BrainCo especially hopes LUCY can benefit those with ADHD, he says. “There’s been some pretty good research on neurofeedback for ADHD, but we’re aiming to be the first to get FDA approval.” He specifies that the company wouldn’t claim to treat or cure ADHD, but that anyone with trouble controlling attention could benefit. LUCY began in-house clinical trials in early 2018.
Pope partnered with Eastern Virginia Medical School to compare the effects of video game-based biofeedback and more standard biofeedback training on 22 children with ADHD. While the video game training was rated to be more fun, a report the team gave in 2001 concluded that “both the video game and standard neurofeedback improved the functioning of children with ADHD substantially above the benefits of medication.”
“It’s a little-known secret that a lot of benefit can be drawn from biofeedback,” says Pope, who used the technique in his practice as a clinical psychologist. “If someone has information about their internal state, they can learn to change it. It requires training over time and multiple sessions, but you can learn that skill.”

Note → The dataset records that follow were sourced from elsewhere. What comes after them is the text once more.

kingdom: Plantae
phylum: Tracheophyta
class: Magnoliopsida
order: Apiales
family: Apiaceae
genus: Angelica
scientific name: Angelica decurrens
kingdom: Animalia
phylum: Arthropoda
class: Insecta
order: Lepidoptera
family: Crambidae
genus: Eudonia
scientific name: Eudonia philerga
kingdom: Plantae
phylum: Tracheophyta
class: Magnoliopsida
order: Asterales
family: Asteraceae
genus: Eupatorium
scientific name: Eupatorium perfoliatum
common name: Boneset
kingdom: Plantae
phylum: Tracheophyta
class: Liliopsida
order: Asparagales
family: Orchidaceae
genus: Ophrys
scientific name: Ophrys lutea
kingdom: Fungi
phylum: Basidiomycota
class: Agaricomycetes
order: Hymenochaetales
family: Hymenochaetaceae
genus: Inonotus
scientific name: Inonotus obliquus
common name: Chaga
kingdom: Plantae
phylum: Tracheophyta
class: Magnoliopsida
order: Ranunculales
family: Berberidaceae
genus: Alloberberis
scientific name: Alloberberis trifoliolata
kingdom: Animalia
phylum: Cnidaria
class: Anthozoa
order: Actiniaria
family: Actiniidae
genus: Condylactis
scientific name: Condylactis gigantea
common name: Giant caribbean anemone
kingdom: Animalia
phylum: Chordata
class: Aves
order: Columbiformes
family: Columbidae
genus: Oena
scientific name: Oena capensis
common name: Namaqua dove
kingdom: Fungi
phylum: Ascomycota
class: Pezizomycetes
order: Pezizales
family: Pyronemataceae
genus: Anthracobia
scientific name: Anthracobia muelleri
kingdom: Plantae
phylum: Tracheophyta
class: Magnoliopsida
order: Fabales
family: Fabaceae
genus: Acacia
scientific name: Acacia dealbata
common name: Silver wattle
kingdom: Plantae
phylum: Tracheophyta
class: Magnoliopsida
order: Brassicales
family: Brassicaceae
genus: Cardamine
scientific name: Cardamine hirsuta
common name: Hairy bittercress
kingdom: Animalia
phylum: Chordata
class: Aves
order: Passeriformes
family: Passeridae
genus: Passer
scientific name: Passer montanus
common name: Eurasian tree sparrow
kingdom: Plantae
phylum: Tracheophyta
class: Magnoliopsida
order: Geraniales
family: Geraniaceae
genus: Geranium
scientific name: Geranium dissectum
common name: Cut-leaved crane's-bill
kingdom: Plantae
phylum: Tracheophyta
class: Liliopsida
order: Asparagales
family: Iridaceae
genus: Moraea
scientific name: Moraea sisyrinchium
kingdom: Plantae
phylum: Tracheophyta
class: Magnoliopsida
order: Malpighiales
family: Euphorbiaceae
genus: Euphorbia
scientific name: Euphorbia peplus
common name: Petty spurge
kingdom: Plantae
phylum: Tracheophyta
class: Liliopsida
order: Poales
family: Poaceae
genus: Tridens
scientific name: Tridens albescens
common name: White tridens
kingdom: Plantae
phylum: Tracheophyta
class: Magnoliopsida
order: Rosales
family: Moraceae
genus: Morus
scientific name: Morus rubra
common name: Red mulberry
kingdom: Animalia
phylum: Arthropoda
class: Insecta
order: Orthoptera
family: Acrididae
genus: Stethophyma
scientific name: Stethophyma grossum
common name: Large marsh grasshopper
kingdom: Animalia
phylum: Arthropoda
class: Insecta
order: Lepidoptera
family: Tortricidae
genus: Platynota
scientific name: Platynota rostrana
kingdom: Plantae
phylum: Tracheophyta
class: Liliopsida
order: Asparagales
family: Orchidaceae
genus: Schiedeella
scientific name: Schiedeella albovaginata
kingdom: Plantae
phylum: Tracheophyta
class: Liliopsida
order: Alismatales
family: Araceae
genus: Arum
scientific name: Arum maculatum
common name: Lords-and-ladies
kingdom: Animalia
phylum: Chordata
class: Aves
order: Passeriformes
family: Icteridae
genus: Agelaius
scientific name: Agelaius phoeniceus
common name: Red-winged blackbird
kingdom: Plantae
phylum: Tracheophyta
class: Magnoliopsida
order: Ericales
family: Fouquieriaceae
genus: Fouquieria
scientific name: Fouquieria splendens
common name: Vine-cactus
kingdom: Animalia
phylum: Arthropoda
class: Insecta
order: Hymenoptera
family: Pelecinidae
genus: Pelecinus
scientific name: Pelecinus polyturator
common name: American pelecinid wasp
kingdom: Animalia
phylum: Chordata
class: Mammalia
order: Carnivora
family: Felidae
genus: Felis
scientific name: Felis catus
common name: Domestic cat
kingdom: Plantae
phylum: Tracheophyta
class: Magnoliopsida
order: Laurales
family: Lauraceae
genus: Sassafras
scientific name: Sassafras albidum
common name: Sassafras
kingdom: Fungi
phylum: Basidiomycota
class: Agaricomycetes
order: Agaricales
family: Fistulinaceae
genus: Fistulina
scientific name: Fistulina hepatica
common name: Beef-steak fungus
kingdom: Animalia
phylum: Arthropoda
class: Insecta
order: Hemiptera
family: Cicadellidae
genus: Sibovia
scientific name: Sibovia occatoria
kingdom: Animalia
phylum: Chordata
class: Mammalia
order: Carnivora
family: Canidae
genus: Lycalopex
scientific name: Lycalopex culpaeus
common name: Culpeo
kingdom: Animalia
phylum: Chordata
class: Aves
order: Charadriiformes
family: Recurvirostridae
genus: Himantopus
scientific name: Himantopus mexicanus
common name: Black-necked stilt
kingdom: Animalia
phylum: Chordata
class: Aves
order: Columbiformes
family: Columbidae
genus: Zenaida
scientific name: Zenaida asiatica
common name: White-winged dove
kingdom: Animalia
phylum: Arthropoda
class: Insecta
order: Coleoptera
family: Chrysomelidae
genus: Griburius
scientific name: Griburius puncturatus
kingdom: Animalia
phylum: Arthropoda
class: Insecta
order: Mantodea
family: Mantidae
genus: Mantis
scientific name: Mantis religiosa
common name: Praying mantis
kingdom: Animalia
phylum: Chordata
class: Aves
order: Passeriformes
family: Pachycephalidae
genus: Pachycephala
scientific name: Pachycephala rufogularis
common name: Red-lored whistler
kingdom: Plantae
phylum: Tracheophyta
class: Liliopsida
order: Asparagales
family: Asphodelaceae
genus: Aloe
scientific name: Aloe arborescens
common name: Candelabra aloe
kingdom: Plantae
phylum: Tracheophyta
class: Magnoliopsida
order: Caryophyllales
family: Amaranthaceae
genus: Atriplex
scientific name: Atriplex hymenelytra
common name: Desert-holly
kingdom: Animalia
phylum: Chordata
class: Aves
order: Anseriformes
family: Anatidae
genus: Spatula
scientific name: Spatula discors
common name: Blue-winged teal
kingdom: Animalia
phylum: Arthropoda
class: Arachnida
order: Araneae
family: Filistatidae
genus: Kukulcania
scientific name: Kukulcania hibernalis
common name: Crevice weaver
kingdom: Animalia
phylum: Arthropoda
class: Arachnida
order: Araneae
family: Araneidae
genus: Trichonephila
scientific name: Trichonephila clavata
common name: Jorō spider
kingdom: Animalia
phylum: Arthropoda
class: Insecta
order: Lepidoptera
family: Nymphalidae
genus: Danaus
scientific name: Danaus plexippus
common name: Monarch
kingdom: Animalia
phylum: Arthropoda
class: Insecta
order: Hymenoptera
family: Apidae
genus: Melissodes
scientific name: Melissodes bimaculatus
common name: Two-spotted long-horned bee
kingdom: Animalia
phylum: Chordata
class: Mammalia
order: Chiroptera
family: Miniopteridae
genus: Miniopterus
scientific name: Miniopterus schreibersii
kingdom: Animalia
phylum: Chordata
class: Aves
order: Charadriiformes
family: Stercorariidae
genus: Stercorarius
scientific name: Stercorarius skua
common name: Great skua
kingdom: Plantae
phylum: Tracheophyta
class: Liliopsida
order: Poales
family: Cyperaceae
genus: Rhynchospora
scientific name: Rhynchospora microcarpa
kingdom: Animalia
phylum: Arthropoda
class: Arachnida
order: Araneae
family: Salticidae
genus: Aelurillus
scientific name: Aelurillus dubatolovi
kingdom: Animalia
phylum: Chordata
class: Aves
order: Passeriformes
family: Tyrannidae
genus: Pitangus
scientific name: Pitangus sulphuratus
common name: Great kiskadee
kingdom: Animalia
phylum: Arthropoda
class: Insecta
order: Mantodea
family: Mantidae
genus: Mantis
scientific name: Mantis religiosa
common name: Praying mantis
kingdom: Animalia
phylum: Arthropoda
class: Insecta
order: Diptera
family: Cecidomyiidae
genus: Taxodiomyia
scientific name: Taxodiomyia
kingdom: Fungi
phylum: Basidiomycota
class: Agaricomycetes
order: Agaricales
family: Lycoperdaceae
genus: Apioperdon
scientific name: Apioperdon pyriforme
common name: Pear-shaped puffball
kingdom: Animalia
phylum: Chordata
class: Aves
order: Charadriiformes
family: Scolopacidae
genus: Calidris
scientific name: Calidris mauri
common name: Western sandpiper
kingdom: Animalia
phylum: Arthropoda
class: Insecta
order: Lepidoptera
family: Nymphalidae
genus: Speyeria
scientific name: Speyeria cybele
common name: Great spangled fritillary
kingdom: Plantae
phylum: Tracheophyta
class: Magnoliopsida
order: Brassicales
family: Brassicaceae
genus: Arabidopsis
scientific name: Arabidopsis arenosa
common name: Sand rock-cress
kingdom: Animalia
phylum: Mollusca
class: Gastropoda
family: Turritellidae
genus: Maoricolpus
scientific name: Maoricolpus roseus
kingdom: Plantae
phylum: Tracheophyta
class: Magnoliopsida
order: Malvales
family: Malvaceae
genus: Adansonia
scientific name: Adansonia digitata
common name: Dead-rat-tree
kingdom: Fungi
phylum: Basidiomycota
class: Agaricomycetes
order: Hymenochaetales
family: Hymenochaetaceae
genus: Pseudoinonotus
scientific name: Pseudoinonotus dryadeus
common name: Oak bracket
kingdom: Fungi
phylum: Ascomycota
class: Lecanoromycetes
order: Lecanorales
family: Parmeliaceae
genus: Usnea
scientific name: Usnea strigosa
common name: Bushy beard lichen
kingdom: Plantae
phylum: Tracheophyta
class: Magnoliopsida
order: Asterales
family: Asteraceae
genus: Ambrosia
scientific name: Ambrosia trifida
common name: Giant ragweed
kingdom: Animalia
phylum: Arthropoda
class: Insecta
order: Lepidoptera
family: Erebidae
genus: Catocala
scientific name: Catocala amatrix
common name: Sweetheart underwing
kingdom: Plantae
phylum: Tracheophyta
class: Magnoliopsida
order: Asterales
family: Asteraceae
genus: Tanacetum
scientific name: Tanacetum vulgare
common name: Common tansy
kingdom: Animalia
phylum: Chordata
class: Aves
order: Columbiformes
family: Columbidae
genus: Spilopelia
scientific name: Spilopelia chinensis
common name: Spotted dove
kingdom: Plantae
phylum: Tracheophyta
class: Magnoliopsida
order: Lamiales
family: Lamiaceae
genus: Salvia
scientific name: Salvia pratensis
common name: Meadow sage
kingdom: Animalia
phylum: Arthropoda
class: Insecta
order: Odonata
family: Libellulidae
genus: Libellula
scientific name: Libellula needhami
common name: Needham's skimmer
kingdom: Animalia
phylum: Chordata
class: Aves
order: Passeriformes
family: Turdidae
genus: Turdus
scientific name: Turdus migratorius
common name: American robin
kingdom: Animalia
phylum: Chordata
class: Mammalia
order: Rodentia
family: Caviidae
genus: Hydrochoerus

“It’s almost like flexing this mental muscle over and over again,” Newlon says, noting that some studies have found that improvements in concentration can last months after training. He says the company hit on using brain waves to manipulate household objects because ADHD is most common in children. “What do kids want to do? They want to control stuff in their room. How cool is that?” To that end, the company has remotely paired prototypes with devices like lights and robots such that the devices respond differently to different attention levels.
In addition to its product line, though, BrainCo also sees a future in research. With multiple students using each device sent to schools, Newlon figures it won’t take long for the first shipment alone to net a database of EEG readings from a million users, larger than any that exists today. “We think there might be a really big opportunity here. What can we learn if we do a big-data analysis?”
He emphasizes that the company will prioritize privacy and data security, having already started working with leaders in the field to ensure all applications meet the industry’s top standards for protecting data.
The research could go in any direction. “What we really want to do is talk to the smartest people: ‘We have all this data. What questions do you have, and how can we help answer them?’” Newlon says.
“And all of this is based on the NASA engagement index.”
While NASA research on biofeedback lagged after the mid-2000s, Pope says, a new appreciation for the importance of crew cognitive states in the last few years has renewed interest in the field. Now retired and a NASA distinguished research associate, Pope is a consultant on the Crew State Monitoring project that began at Langley around 2013. The team is applying machine learning to EEG data, as well as other physiological signs like heartbeat and respiration, to further refine characterization of cognitive states and extract more information from the data.